Avrebbero dovuto entrare in azione a giugno sulle piste ciclabili, con base operativa in un container di via Firenze, ma ancora non si sono visti sulle strade pratesi i due prototipi di Robot, con finalità di videosorveglianza e servizi ai cittadini, messi a punto dall’istituto di Bio Robotica della Scuola superiore Sant’Anna di Pisa nell’ambito del progetto del Parco fluviale Riversibility del Comune di Prato. Un progetto costato 95 mila euro, di cui 66 mila finanziati dalla Regione Toscana, che mira a migliorare la sicurezza degli spazi pubblici attraverso le nuove tecnologie.
Cinque mesi fa, nel corso di una presentazione in Comune, furono spiegate le possibili applicazioni dei Robocam, “primo caso in Europa di sperimentazione di videosorveglianza in un luogo pubblico all’aperto con robot umanoide, finora utilizzato in luoghi chiusi e soprattutto in ambito sanitario”. L’obiettivo è che i robottini posssano essere teleguidati in remoto da operatori (ad esempio agenti di polizia municipale), oppure agiscano autonomamente all’interno dell’area del parco fluviale, relazionandosi con i cittadini per informazioni turistiche e per aiutare anziani e disabili.

“La messa a punto dei software e il perfezionamento delle intelligenze artificiali – spiega l’assessore all’urbanistica Valerio Barberis – è stato finora portato avanti nei laboratori del Sant’Anna di Pisa, dove a giugno i tecnici del Comune si sono recati per verificare lo stato di avanzamento del processo di apprendimento. Adesso i robot hanno quasi raggiunto le competenze necessarie ad interagire con la popolazione ed entro settembre saranno portati a Prato per procedere con la sperimentazione a Santa Lucia”.

La base operativa dei Robocam sarà in alcune stanze presso l’anfiteatro dei giardini di Santa Lucia, poiché ancora non sono stati collocati i container previsti in via Firenze, dove l’amministrazione, in collaborazione con la Questura, aveva ipotizzato anche la creazione di un posto di polizia.

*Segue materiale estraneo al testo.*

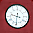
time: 9:30
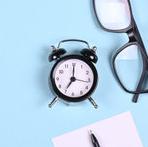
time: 7:00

Per quanto riguarda i container, i ritardi – spiega l’assessore Barberis – sono da imputare alla risoluzione del contratto con la ditta che stava eseguendo le opere edili propeduetiche all’installazione in diversi punti della ciclabile lungo il Bisenzio (fra cui ponte Petrino, Mezzana-viale Montegrappa e la zona del Cantiere). I lavori sono stati assegnati alla seconda classificata e sono ricominciati a giugno scorso, dopo aver accumulato un ritardo di circa 4 mesi. Anche per la fornitura dei container si prospettano tempi lunghi: l’obiettivo del Comune è di collocare tutte e sette le nuove strutture (simili a quella insallata al Serraglio) per la prossima primavera. Nel frattempo il Comune dovrà decidere se proseguire nella sperimentazione dei robottini: il contratto con l’Istituto Sant’Anna si concluderà il prossimo 31 dicembre.